About a year ago The Art Institute opened a modern wing. We headed right for it.
What we found was very interesting, to say the least. It's interesting what can be defined as art. I tend to have an open mind about things. That's not to say that I don't have an opinion, and I'll let you know what it is, but I don't profess to be the authority on art. Yet I can't help but question some of it.
Take for example an exhibit in one of the rooms that consisted of a long, oval shaped installation that hung from the ceiling. On the exterior were fluorescant tube lights, arranged in a staggared pattern. It was about 25 feet long from end to end. Standing at one end, inside you saw all of the transformer boxes and wires. From a distnce it looked like a big sling. It hung in a room that had drywall flooring that was broken in spots (like a city street with potholes all over). For whatever reason, this is art. Or is it?

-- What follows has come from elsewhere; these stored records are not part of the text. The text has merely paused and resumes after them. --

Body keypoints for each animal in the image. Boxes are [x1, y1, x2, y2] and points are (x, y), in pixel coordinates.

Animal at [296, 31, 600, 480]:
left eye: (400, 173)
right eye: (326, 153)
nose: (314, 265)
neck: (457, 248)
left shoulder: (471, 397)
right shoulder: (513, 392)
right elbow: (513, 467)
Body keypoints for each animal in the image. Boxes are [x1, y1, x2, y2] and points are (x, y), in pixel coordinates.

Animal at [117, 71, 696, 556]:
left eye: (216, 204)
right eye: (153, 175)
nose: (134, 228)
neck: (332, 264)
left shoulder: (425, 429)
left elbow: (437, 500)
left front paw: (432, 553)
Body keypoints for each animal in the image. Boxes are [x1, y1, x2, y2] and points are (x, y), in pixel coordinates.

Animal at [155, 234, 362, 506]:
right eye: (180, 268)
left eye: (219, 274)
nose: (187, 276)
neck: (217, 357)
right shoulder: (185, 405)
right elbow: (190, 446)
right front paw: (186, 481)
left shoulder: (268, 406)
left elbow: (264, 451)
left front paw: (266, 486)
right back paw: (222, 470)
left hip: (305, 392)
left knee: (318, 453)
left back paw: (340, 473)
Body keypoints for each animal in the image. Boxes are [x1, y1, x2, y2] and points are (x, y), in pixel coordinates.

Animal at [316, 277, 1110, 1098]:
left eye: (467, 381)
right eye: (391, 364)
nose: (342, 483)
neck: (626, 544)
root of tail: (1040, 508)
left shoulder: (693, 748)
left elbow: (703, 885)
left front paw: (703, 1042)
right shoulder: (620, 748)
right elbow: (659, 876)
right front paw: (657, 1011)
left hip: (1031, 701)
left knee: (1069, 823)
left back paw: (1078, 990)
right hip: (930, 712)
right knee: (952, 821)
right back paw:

There was another room that was about architecture. In it were framed blueprints and sketches of famous buildings all over the country, some were the actual plans, some were just ideas, but you could see where those ideas lead. They had a number of scale models too. Is this art?
Then there was the room with the odd things hanging in it. There's me studying one of those odd things now. It's a piece of steel with a piece of yellow silk hanging inside of it. The name of the piece? Steel and silk. Art?

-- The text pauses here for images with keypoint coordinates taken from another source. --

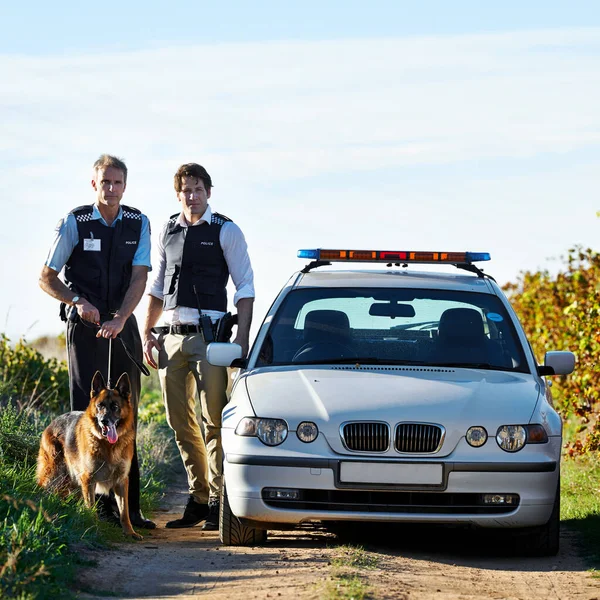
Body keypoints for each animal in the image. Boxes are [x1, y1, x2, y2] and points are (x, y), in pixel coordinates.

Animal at [37, 370, 142, 540]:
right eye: (100, 406)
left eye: (115, 406)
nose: (104, 421)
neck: (108, 446)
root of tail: (52, 422)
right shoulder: (88, 479)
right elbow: (91, 507)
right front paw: (94, 528)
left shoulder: (121, 481)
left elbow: (124, 512)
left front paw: (130, 532)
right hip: (54, 474)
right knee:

Another room had white metal panels affixed to the wall. The walls were white, the panels were white. Below is Robert, he's pondering all the white. Does he think this is art?
One of the most intersting installations was this room, it had a wedding dress standing in the center of it. Below is Maria posing behind the dress. Her boobs aren't quite that big. The wallpaper was a repeating pattern of someone sleeping in a bit paired with someone hanging from a tree. The description on the wall talked about prejudice and opression, marriage, gay marriage and death. The artist had a vision and shared exactly what they were thinking. Art.
When I think of art, I think of Michaelangelo, Rembrandt, Monet, Degas, Renoir, Seurat, Hopper. Picasso and Warhold are more modern but are well known. At one point, they were all "modern." But at any time, did someone walk up to "A Sunday on La Grande Jatte" and question it's worthiness as a piece of art? Were people confused by Monet's waterlillies? One wonders.
I guess art is something that stirs the soul, makes you think, and causes discussion. I may not agree with it, but it gave us all something to bond over, to study, to discuss and talk about over dinner and drinks. And as far as I'm concerned, I've turned drinking into an art form.